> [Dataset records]
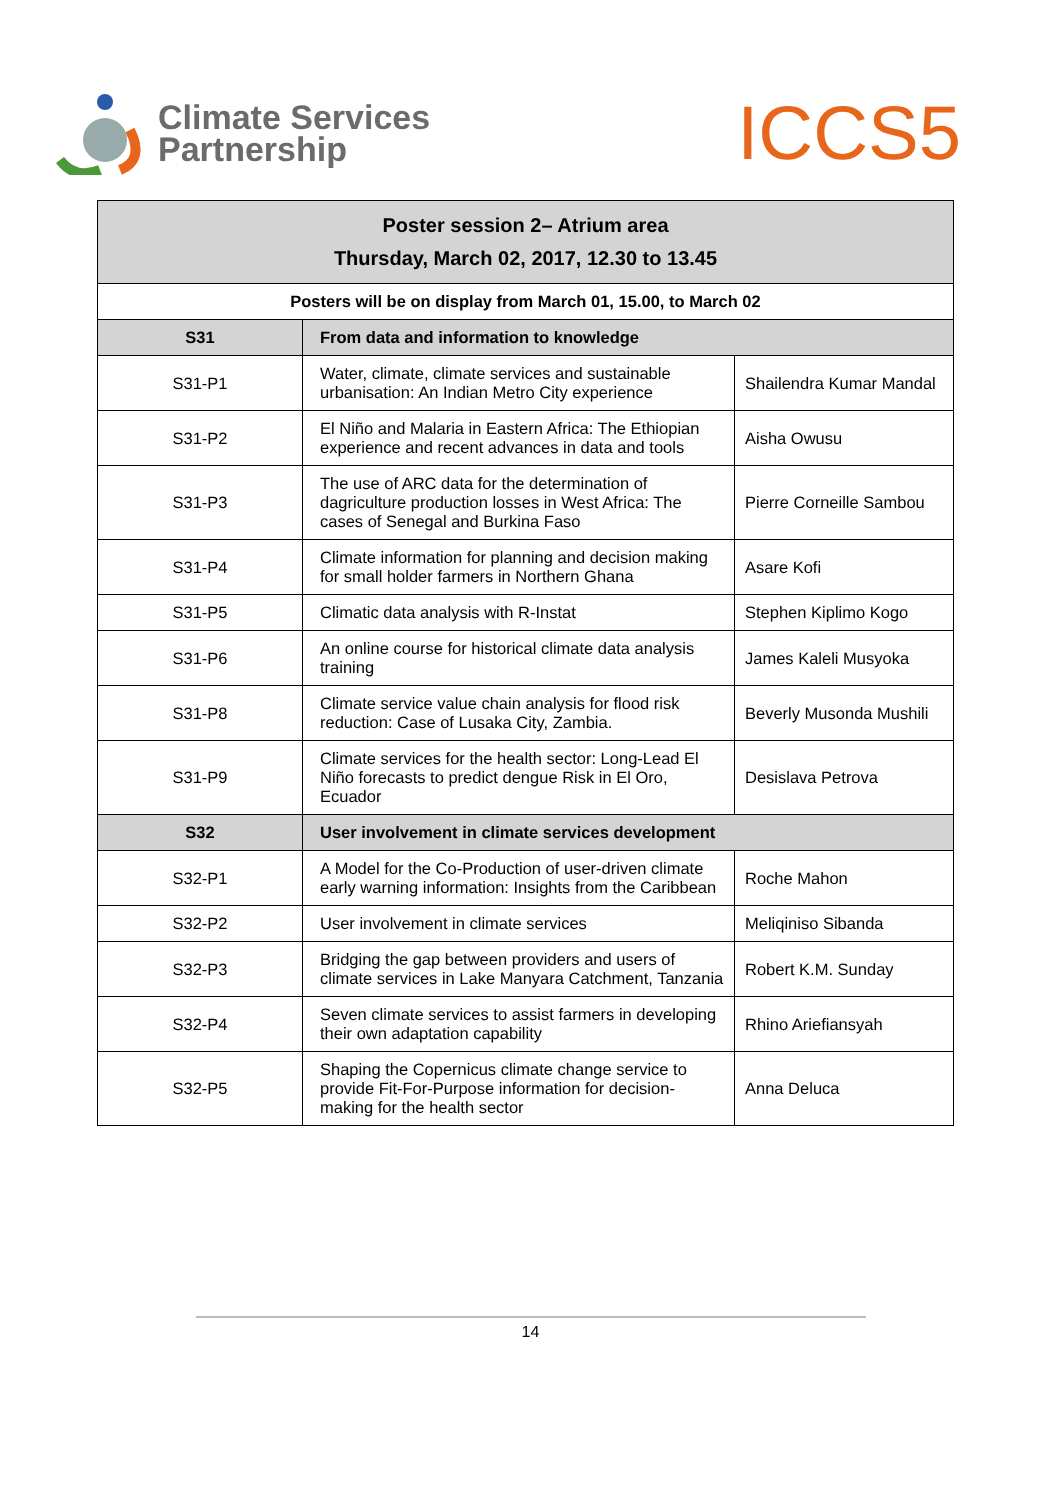Climate Services
Partnership
ICCS5
| Poster session 2– Atrium area Thursday, March 02, 2017, 12.30 to 13.45 | | |
| --- | --- | --- |
| Posters will be on display from March 01, 15.00, to March 02 | | |
| S31 | From data and information to knowledge | |
| S31-P1 | Water, climate, climate services and sustainable urbanisation: An Indian Metro City experience | Shailendra Kumar Mandal |
| S31-P2 | El Niño and Malaria in Eastern Africa: The Ethiopian experience and recent advances in data and tools | Aisha Owusu |
| S31-P3 | The use of ARC data for the determination of dagriculture production losses in West Africa: The cases of Senegal and Burkina Faso | Pierre Corneille Sambou |
| S31-P4 | Climate information for planning and decision making for small holder farmers in Northern Ghana | Asare Kofi |
| S31-P5 | Climatic data analysis with R-Instat | Stephen Kiplimo Kogo |
| S31-P6 | An online course for historical climate data analysis training | James Kaleli Musyoka |
| S31-P8 | Climate service value chain analysis for flood risk reduction: Case of Lusaka City, Zambia. | Beverly Musonda Mushili |
| S31-P9 | Climate services for the health sector: Long-Lead El Niño forecasts to predict dengue Risk in El Oro, Ecuador | Desislava Petrova |
| S32 | User involvement in climate services development | |
| S32-P1 | A Model for the Co-Production of user-driven climate early warning information: Insights from the Caribbean | Roche Mahon |
| S32-P2 | User involvement in climate services | Meliqiniso Sibanda |
| S32-P3 | Bridging the gap between providers and users of climate services in Lake Manyara Catchment, Tanzania | Robert K.M. Sunday |
| S32-P4 | Seven climate services to assist farmers in developing their own adaptation capability | Rhino Ariefiansyah |
| S32-P5 | Shaping the Copernicus climate change service to provide Fit-For-Purpose information for decision-making for the health sector | Anna Deluca |
14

> [WHAT YOU SHOULD DO] What is needed is an exact copy of the entries above, with no images in it.

> [YOUR RESPONSE]
Climate Services
Partnership
ICCS5
| Poster session 2– Atrium area Thursday, March 02, 2017, 12.30 to 13.45 | | |
| --- | --- | --- |
| Posters will be on display from March 01, 15.00, to March 02 | | |
| S31 | From data and information to knowledge | |
| S31-P1 | Water, climate, climate services and sustainable urbanisation: An Indian Metro City experience | Shailendra Kumar Mandal |
| S31-P2 | El Niño and Malaria in Eastern Africa: The Ethiopian experience and recent advances in data and tools | Aisha Owusu |
| S31-P3 | The use of ARC data for the determination of dagriculture production losses in West Africa: The cases of Senegal and Burkina Faso | Pierre Corneille Sambou |
| S31-P4 | Climate information for planning and decision making for small holder farmers in Northern Ghana | Asare Kofi |
| S31-P5 | Climatic data analysis with R-Instat | Stephen Kiplimo Kogo |
| S31-P6 | An online course for historical climate data analysis training | James Kaleli Musyoka |
| S31-P8 | Climate service value chain analysis for flood risk reduction: Case of Lusaka City, Zambia. | Beverly Musonda Mushili |
| S31-P9 | Climate services for the health sector: Long-Lead El Niño forecasts to predict dengue Risk in El Oro, Ecuador | Desislava Petrova |
| S32 | User involvement in climate services development | |
| S32-P1 | A Model for the Co-Production of user-driven climate early warning information: Insights from the Caribbean | Roche Mahon |
| S32-P2 | User involvement in climate services | Meliqiniso Sibanda |
| S32-P3 | Bridging the gap between providers and users of climate services in Lake Manyara Catchment, Tanzania | Robert K.M. Sunday |
| S32-P4 | Seven climate services to assist farmers in developing their own adaptation capability | Rhino Ariefiansyah |
| S32-P5 | Shaping the Copernicus climate change service to provide Fit-For-Purpose information for decision-making for the health sector | Anna Deluca |
14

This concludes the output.